(Records from a data collection)
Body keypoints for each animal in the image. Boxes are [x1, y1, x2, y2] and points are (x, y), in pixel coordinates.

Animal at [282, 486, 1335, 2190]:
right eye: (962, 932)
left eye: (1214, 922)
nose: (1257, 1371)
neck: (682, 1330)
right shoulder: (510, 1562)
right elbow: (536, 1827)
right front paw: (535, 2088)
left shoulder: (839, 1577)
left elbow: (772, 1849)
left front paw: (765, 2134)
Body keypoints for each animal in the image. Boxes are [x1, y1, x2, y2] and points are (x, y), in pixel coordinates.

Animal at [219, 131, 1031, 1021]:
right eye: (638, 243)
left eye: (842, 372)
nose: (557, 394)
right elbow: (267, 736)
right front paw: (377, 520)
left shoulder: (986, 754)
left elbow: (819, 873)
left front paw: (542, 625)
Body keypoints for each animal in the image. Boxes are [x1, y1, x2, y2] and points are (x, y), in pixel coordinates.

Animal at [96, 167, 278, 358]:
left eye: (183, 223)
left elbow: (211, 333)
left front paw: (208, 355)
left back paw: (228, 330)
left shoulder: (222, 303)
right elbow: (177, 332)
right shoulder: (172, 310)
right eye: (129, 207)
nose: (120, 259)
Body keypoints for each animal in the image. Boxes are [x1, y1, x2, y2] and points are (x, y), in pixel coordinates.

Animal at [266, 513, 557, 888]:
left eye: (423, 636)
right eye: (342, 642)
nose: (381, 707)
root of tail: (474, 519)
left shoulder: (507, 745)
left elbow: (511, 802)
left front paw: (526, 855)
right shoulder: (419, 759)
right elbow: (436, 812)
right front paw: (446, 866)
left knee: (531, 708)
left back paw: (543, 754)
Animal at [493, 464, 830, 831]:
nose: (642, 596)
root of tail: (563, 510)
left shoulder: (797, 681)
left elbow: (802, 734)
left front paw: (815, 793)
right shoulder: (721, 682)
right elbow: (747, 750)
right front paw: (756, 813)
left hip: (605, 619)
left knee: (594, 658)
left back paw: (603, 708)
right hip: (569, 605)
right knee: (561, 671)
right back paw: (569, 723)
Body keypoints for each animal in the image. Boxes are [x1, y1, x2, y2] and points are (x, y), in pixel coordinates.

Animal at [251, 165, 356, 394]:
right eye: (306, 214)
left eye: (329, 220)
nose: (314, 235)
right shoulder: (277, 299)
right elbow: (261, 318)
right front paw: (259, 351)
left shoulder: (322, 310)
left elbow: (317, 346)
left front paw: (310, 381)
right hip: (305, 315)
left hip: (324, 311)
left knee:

## Problem requirements:
Your task is to reproduce exactly the lines that begin with the one containing "left elbow: (511, 802)" and continue to the end of the data, both ends included.

## Solution to the problem:
left elbow: (511, 802)
left front paw: (526, 855)
right shoulder: (419, 759)
right elbow: (436, 812)
right front paw: (446, 866)
left knee: (531, 708)
left back paw: (543, 754)
Animal at [493, 464, 830, 831]:
nose: (642, 596)
root of tail: (563, 510)
left shoulder: (797, 681)
left elbow: (802, 734)
left front paw: (815, 793)
right shoulder: (721, 682)
right elbow: (747, 750)
right front paw: (756, 813)
left hip: (605, 619)
left knee: (594, 658)
left back paw: (603, 708)
right hip: (569, 605)
right knee: (561, 671)
right back paw: (569, 723)
Body keypoints for each animal in the image. Boxes are [x1, y1, x2, y2] and points are (x, y), in pixel coordinates.

Animal at [251, 165, 356, 394]:
right eye: (306, 214)
left eye: (329, 220)
nose: (314, 235)
right shoulder: (277, 299)
right elbow: (261, 318)
right front paw: (259, 351)
left shoulder: (322, 310)
left elbow: (317, 346)
left front paw: (310, 381)
right hip: (305, 315)
left hip: (324, 311)
left knee:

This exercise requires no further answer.